Error in data.frame(x = tsne$Y[, 1], y = tsne$Y[, 2], Subclones = pred) : arguments imply differing number of rows: 0, 48 In addition: There were 17 warnings (use warnings() to see them)

@zpingfeng I think the problem is related to the low quality of the sample from the 1692 starting cells only 48 cells remain, all of which are considered cancerous, you can check with another sample if the problem persists.
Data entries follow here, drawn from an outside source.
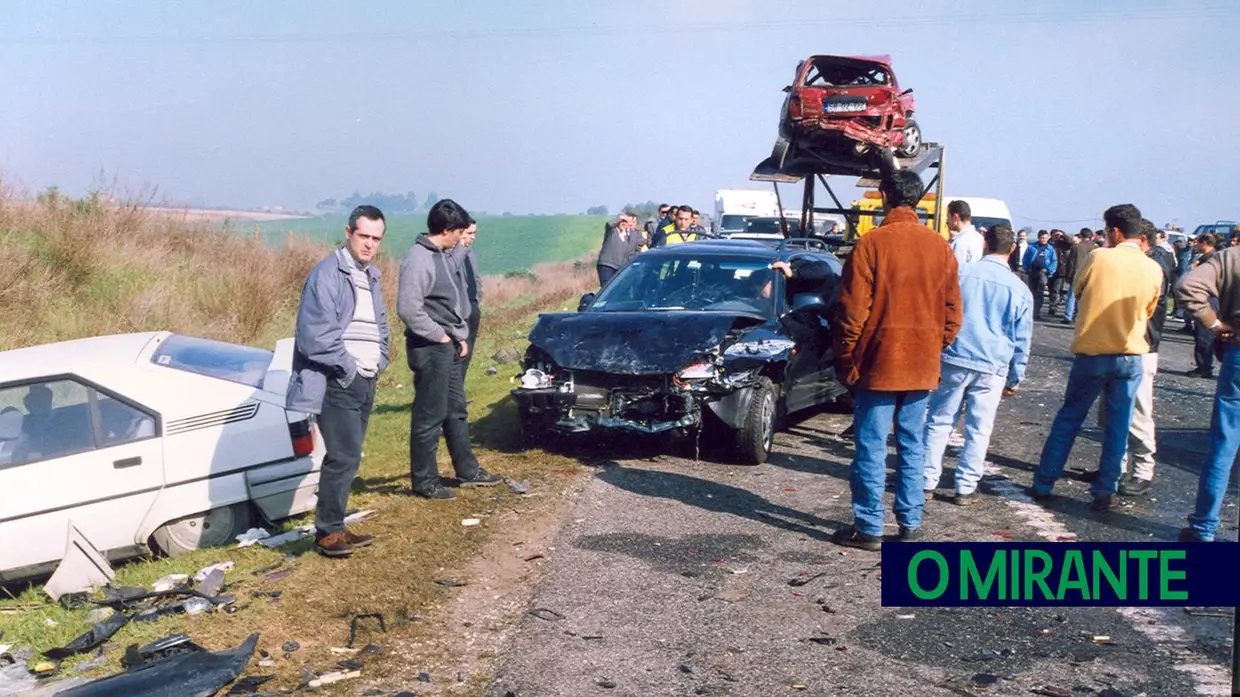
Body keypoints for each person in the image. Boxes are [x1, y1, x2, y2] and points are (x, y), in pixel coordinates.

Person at [829, 169, 962, 551]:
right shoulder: (940, 246)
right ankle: (911, 522)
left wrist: (847, 356)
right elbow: (953, 309)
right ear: (918, 199)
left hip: (878, 362)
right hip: (921, 362)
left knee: (871, 445)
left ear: (885, 195)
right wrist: (935, 344)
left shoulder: (872, 243)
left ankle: (869, 526)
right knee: (912, 442)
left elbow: (853, 311)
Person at [1029, 204, 1163, 511]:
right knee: (1119, 426)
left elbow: (1078, 291)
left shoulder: (1099, 257)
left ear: (1114, 231)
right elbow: (1150, 310)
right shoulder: (1152, 267)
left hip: (1093, 353)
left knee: (1069, 419)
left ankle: (1044, 482)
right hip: (1131, 356)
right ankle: (1106, 489)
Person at [287, 205, 390, 557]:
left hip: (365, 376)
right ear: (348, 232)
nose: (370, 245)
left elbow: (380, 324)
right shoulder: (327, 274)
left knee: (350, 455)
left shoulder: (370, 274)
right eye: (364, 236)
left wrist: (380, 360)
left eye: (376, 239)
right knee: (344, 455)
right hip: (338, 379)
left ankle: (335, 525)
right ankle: (327, 533)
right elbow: (313, 337)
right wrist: (348, 368)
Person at [398, 199, 502, 500]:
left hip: (448, 344)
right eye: (460, 232)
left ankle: (467, 471)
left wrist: (458, 335)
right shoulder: (418, 259)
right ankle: (424, 481)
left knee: (455, 409)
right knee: (429, 415)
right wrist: (441, 337)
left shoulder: (440, 254)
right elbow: (408, 308)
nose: (462, 237)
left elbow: (448, 300)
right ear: (447, 230)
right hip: (431, 347)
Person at [923, 224, 1033, 505]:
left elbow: (938, 313)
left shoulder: (960, 274)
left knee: (939, 421)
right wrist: (1014, 378)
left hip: (954, 357)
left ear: (984, 244)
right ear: (1011, 250)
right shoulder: (1020, 290)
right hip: (992, 365)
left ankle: (926, 481)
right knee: (979, 428)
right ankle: (965, 487)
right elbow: (1021, 340)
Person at [1093, 219, 1173, 497]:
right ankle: (1114, 466)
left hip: (1141, 348)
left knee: (1138, 414)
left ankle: (1141, 471)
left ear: (1141, 240)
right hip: (1122, 346)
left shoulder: (1154, 266)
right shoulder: (1141, 264)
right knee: (1110, 414)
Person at [1176, 235, 1240, 540]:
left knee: (1224, 442)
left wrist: (1214, 324)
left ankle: (1204, 526)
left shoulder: (1231, 258)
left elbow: (1188, 287)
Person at [450, 217, 483, 377]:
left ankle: (457, 394)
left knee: (467, 352)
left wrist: (478, 298)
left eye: (474, 233)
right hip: (459, 310)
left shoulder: (470, 253)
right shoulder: (449, 254)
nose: (473, 237)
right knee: (457, 352)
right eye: (469, 233)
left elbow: (476, 278)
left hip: (473, 306)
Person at [1187, 233, 1220, 378]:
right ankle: (1203, 365)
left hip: (1209, 300)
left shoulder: (1212, 259)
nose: (1196, 245)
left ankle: (1205, 367)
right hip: (1204, 299)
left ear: (1205, 243)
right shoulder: (1206, 258)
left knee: (1204, 336)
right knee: (1201, 334)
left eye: (1198, 243)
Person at [596, 211, 644, 286]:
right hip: (607, 265)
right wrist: (621, 218)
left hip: (621, 267)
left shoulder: (631, 235)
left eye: (627, 222)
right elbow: (609, 223)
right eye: (623, 221)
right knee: (607, 288)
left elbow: (637, 249)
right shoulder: (612, 230)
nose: (625, 223)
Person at [1060, 228, 1096, 325]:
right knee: (1084, 297)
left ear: (1081, 236)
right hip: (1090, 275)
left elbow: (1071, 263)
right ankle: (1079, 315)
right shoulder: (1095, 248)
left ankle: (1068, 316)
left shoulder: (1076, 247)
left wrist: (1068, 275)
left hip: (1076, 273)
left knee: (1072, 296)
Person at [1022, 229, 1058, 319]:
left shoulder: (1050, 249)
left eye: (1045, 238)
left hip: (1042, 273)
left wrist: (1049, 270)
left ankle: (1036, 312)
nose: (1044, 240)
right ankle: (1029, 311)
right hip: (1032, 272)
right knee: (1030, 293)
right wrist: (1026, 267)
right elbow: (1025, 258)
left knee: (1040, 293)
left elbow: (1054, 261)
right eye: (1042, 238)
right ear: (1038, 238)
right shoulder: (1032, 247)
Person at [947, 200, 984, 268]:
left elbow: (955, 271)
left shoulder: (959, 243)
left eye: (948, 217)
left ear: (955, 217)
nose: (947, 221)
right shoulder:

AntonioDeFalco commented 3 months ago

I have the same issue with the following code:

results <- SCEVAN::pipelineCNA(count_mtx, 
                                sample = paste0(sample, "_test"),
                                par_cores = 20,
                                SUBCLONES = FALSE, ClonalCN = FALSE,
                                plotTree = FALSE)

And I get:

1] " raw data - genes: 26298 cells: 8149"
[1] "1) Filter: cells > 200 genes"
[1] "low data quality"
[1] "2) Filter: genes > 5% of cells"
[1] "7843 genes past filtering"
[1] "3) Annotations gene coordinates"
Error in `colnames<-`(`*tmp*`, value = colnames(geData)) : 
  attempt to set 'colnames' on an object with less than two dimensions
Timing stopped at: 0.006 1.194 3.097
sessionInfo()

R version 4.3.2 (2023-10-31)
Platform: x86_64-pc-linux-gnu (64-bit)
Running under: Ubuntu 20.04.6 LTS

copykat_1.1.0    doParallel_1.0.17   
iterators_1.0.14    foreach_1.5.2     
Seurat_5.0.2      SeuratObject_5.0.1   sp_2.1-3            
(other packages not shown)

Edit: I have increased the memory and decreased the par_cores=10 and it worked for now, but a clear error message could be better in the future.

Yes generally this problem is solved by reducing the number of cores, I have to check how to catch this error when running parallel.

zpingfeng commented 3 months ago

Thanks for reply! It makes sense! I have no problem with other samples.